PetWay progress: revised strings
2025-08-05
Changes
At previous milestone pet introduced low level iterators and used them in many low-level functions.
Basically, iterators are good, but the approach is not.
The main problem is _pw_get_char
function that contains switch
operator.
At this milestone pet refactored string functions, avoiding _pw_get_char
in the inner loops.
The source file pw_string.c
is split into small files which now reside in src/string
subdirectory.
An attempt was made to optimize basic string operations, but memchr/memcmp
from Glibc are superior.
Compared strstr
performance with Stringzilla's sz_find
on x86_64 and ARM64 boards pet had at paw.
Stringzilla displayed worse performance than Glibc on substring search.
PetWay version has almost the same performance as Stringzilla on ARM64 and slightly worse than Glibc on x86_64.
That's not bad given the variety of character sizes it's capable to handle.
Missing C features
Pet discovered interesting problems in C related to static strings.
First, static strings are unaligned.
That's anticipated, as long as characters take one byte so the can start on a byte boundary.
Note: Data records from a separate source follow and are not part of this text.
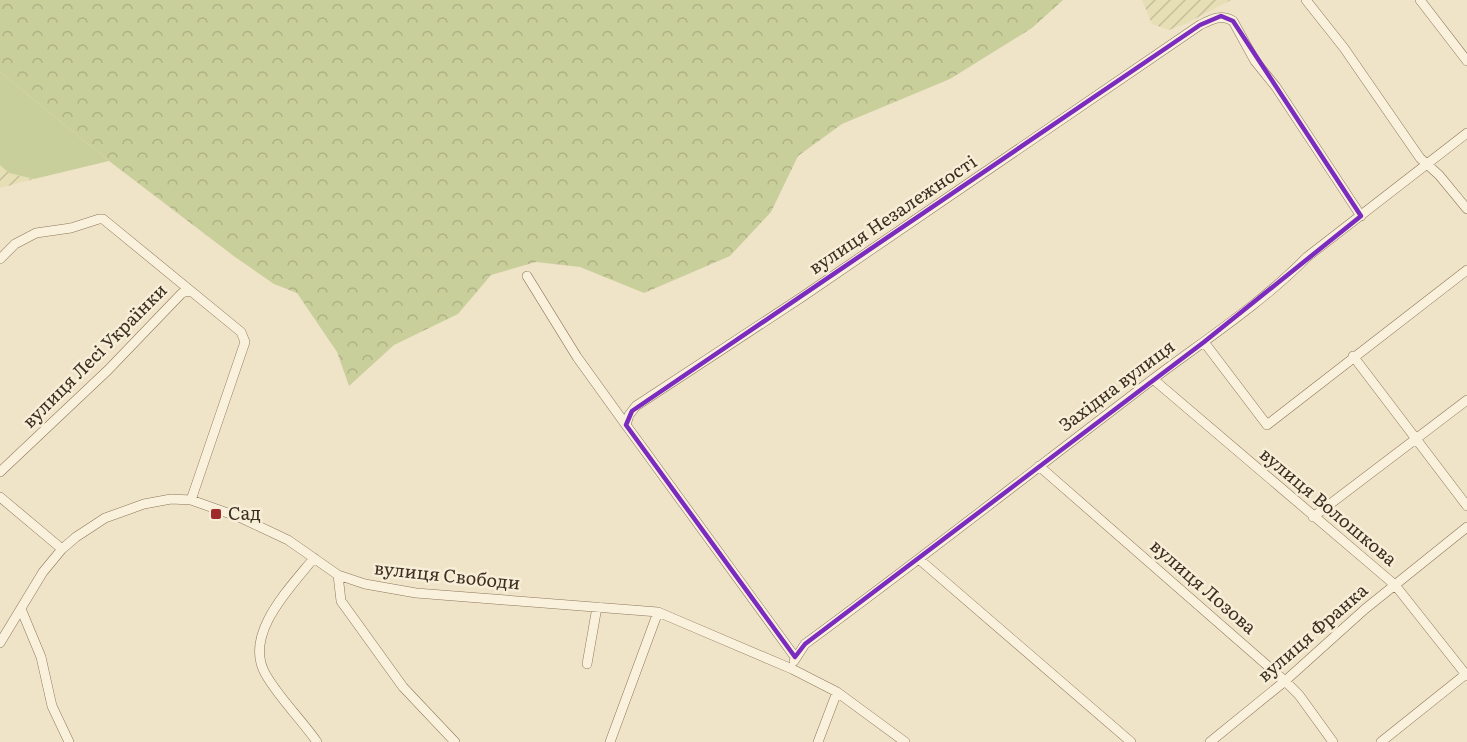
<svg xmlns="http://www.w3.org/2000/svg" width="1467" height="742" font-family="Literata,serif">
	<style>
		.farmland { fill: url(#farmland-furrows) }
		.forest { fill: url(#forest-crowns) }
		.garden { fill: #c9cf9b }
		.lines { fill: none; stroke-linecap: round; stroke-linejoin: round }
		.minor-casing { stroke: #8d765c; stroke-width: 10 }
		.minor { stroke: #faf1dc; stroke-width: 9 }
		.marked { fill: none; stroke: #7b2cbf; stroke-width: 4.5; stroke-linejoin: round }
		.poi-dot { fill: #9e2a2b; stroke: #f7eed8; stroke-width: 2 }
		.labels { text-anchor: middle; stroke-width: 5; stroke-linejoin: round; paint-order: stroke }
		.street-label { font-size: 18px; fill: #3d2e20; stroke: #f7eed8 }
		.poi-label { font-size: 18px; fill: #3d2e20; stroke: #f7eed8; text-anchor: start }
	</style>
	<defs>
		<pattern id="farmland-furrows" width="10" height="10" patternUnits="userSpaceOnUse" patternTransform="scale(1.5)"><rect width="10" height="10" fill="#e6deb5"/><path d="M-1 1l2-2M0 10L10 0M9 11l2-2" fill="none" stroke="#c6bf9b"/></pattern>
		<pattern id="forest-crowns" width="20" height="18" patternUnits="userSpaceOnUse" patternTransform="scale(1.5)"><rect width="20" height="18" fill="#c9cf9b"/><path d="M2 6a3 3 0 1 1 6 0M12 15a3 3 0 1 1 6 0" fill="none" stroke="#aeb285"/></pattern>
	</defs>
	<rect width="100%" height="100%" fill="#f0e4c8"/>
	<path class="farmland" d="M1142 0H1231L1185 24 1169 30 1152 24Z
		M0 165 9 173 34 179 0 188Z"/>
	<path class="forest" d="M0 0H1063L1032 28 950 79 842 124 798 156 771 212 730 256 644 293 580 267 536 262 491 275 458 314 394 345 349 386 337 352 297 293 274 284 235 257 109 161 0 72Z"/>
	<path class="garden" d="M0 72 109 161 34 179 9 173 0 165Z"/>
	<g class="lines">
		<defs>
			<path id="minor" d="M1306 0 1344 48 1420 158 1439 175 1467 209
				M1420 0 1467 61
				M0 259 15 244 36 233 71 228 99 219H103L241 332 245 342 191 500
				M527 276 577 357 626 425
				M1204 342 1267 425 1467 270
				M1353 356 1467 506
				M1153 379 1395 585 1467 676
				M1039 466 1285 681 1299 695 1333 742
				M0 472 108 370 182 293 189 291
				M0 497 62 549
				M1313 517 1467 400
				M314 558C290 588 242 635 266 675 280 699 301 719 317 742
				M920 560 1131 742
				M338 575 341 601 403 687 455 742
				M21 609 41 657 52 706 69 742
				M0 643 43 572 62 549 76 537 105 518 144 504 171 499 191 500 239 517 288 540 338 575 365 584 416 593 658 612 792 669 837 692 905 742
				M795 657 626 425 629 415 636 406 802 297 1200 25C1212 19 1221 14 1233 21L1255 61 1276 87 1361 216
				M794 661 805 644C917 562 1025 477 1135 393 1192 348 1256 309 1307 257L1467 133
				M587 664 597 607
				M610 742 658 612
				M818 742 837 692
				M1210 742 1285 681 1365 609 1467 527
				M1381 742 1466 674"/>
		</defs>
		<use href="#minor" class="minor-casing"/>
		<use href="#minor" class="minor"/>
	</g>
	<path class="marked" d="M1221 16 1233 21 1361 216 1204 342 805 644 795 657 626 425 632 411 1200 25Z"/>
	<rect class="poi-dot" x="210" y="508" width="12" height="12" rx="3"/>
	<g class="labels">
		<g class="street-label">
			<text transform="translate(893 215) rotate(-34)" y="6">вулиця Незалежності</text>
			<text transform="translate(95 356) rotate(-45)" y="6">вулиця Лесі Українки</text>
			<text transform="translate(1117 386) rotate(-37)" y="6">Західна вулиця</text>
			<text transform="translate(1328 507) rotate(40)" y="6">вулиця Волошкова</text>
			<text transform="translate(447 576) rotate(6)" y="6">вулиця Свободи</text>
			<text transform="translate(1203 587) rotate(41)" y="6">вулиця Лозова</text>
			<text transform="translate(1313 633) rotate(-41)" y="6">вулиця Франка</text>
		</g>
		<g class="poi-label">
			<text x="228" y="520">Сад</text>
		</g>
	</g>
</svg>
However, there's no way to specify alignment, especially if string literal is passed as an argument,
like foo("bar")
A workaround is to define an array with desired alignment and initialize it with a string literal, but that's too verbose for pet.
Second, there's no way to distinguish char*
argument from a string literal in macros.
Third, there's no way to know the length of UTF-8 string literal in codepoints at compile time.
Future work
From previous milestone:
- Add UTF-8 variable character size support.
- Refactor MYAW and JSON parsers to use iterators instead of picking characters by index.